当社グループは、当連結会計年度において世界的な新型コロナウイルス感染症からの回復が見られたものの、通期において完全に回復するまでには至らず、営業損失93百万円、経常損失195百万円、親会社株主に帰属する当期純損失149百万円を計上しました。新型コロナウイルス感染症の感染症法上の分類が5類に移行されるなどの進展がある一方で、ウクライナ情勢に起因する物価上昇や人員不足などにより景気の先行きは不透明であり、継続企業の前提に重要な疑義を生じさせるような状況が存在しております。

 当社は、当該状況を解消すべく、2020年7月に当社グループが保有する賃貸不動産を、2023年3月に当社が保有する固定資産を売却したほか、2023年9月には銀座・浅草のホテル取得に関わる借入金41億円の借換えを実施するなど金融機関との良好な関係を維持しております。また、今後の営業施策として、宿泊部門ではインバウンド需要の取り込みと販売価格の向上を図り、料飲・宴会部門では新規顧客と法人需要の獲得に注力し、加えて運営の効率化とコスト削減に努めております。

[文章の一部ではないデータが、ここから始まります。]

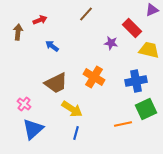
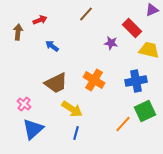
orange cross: moved 3 px down
green square: moved 1 px left, 2 px down
orange line: rotated 36 degrees counterclockwise
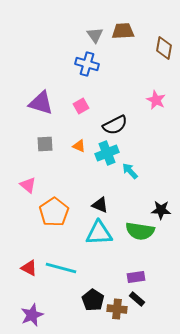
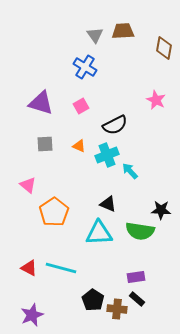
blue cross: moved 2 px left, 3 px down; rotated 15 degrees clockwise
cyan cross: moved 2 px down
black triangle: moved 8 px right, 1 px up
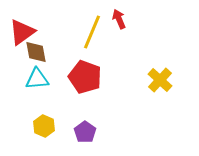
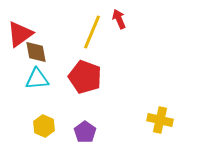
red triangle: moved 2 px left, 2 px down
yellow cross: moved 40 px down; rotated 30 degrees counterclockwise
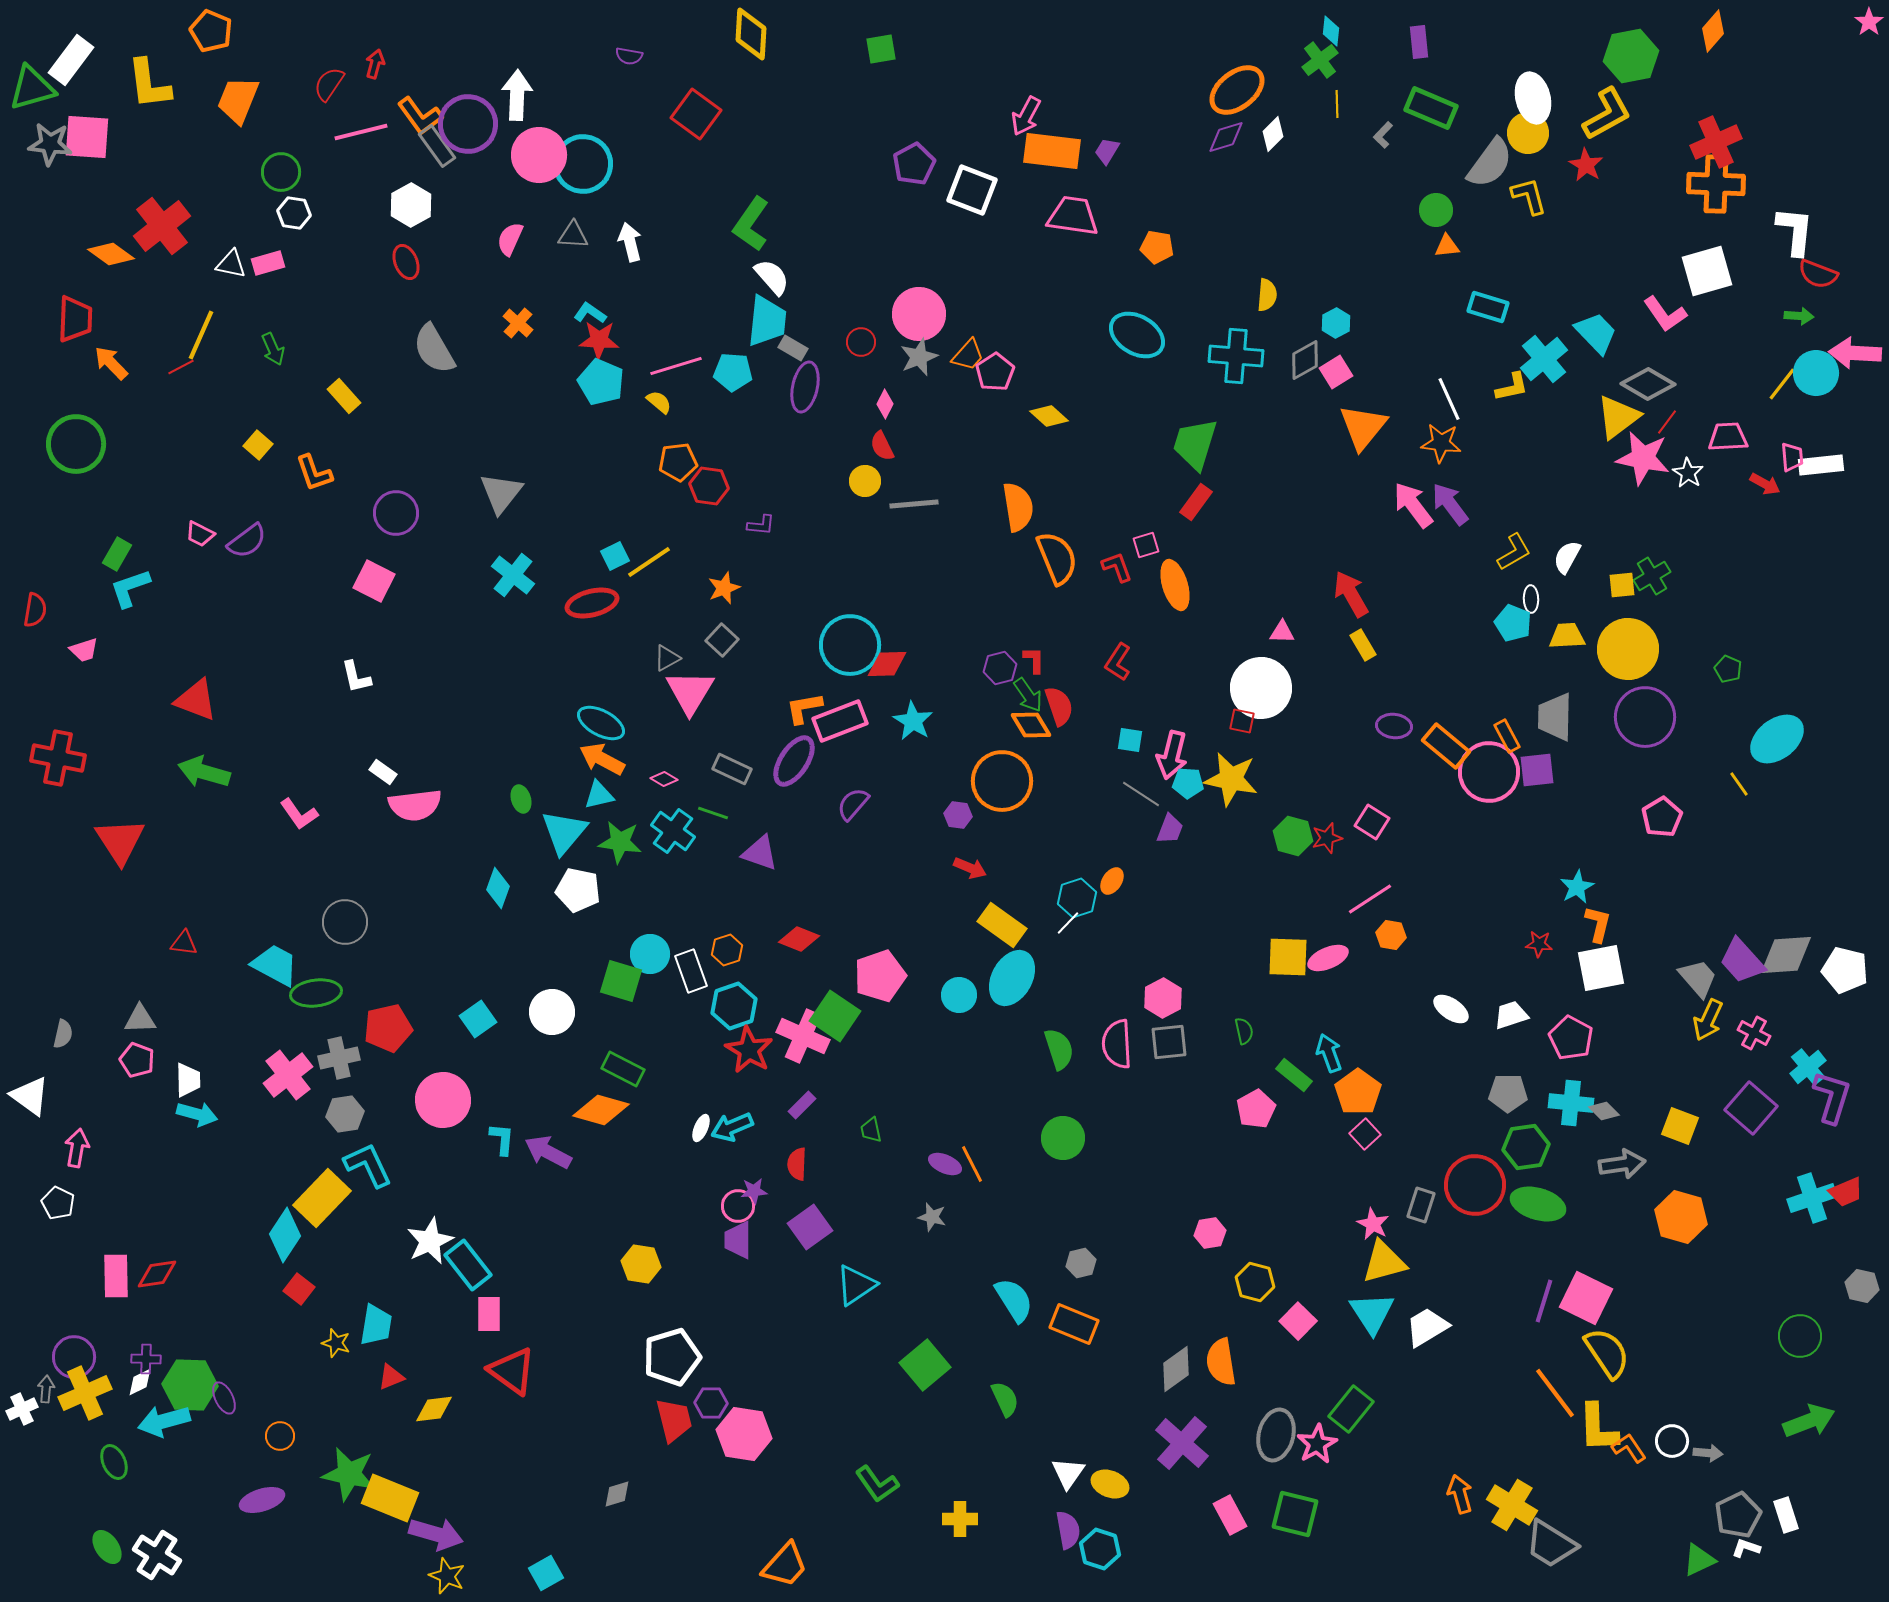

その他投資事業におきましても、マレーシアにおける霊園事業につきましては、積極的な営業活動をすることにより、事業活動の成長に努めてまいります。

 以上より、継続企業の前提に関する重要な不確実性は認められないと判断しております。

 

 

配当政策

3【配当政策】

 当社は、株主の皆様に対する利益還元を経営上の重要課題のひとつと位置付け、財務体質の強化と積極的な事業展開に必要な内部留保の充実を勘案のうえ、安定した配当政策を実施することを基本方針としております。

 また、当社は中間配当を行うことができる旨を定款に定め、当社の剰余金の配当は、中間配当および期末配当の年2回を基本的な方針としております。

 なお、配当の決定機関はそれぞれ、中間配当は取締役会、期末配当は株主総会であります。

 当期の剰余金の配当につきましては、業績の向上に鋭意努めてまいりましたが、当期の業績を勘案した結果、誠に不本意ではございますが、無配といたしました。

 内部留保金の使途につきましては、今後の業容拡大のため、主として宿泊事業に投入していく考えでございます。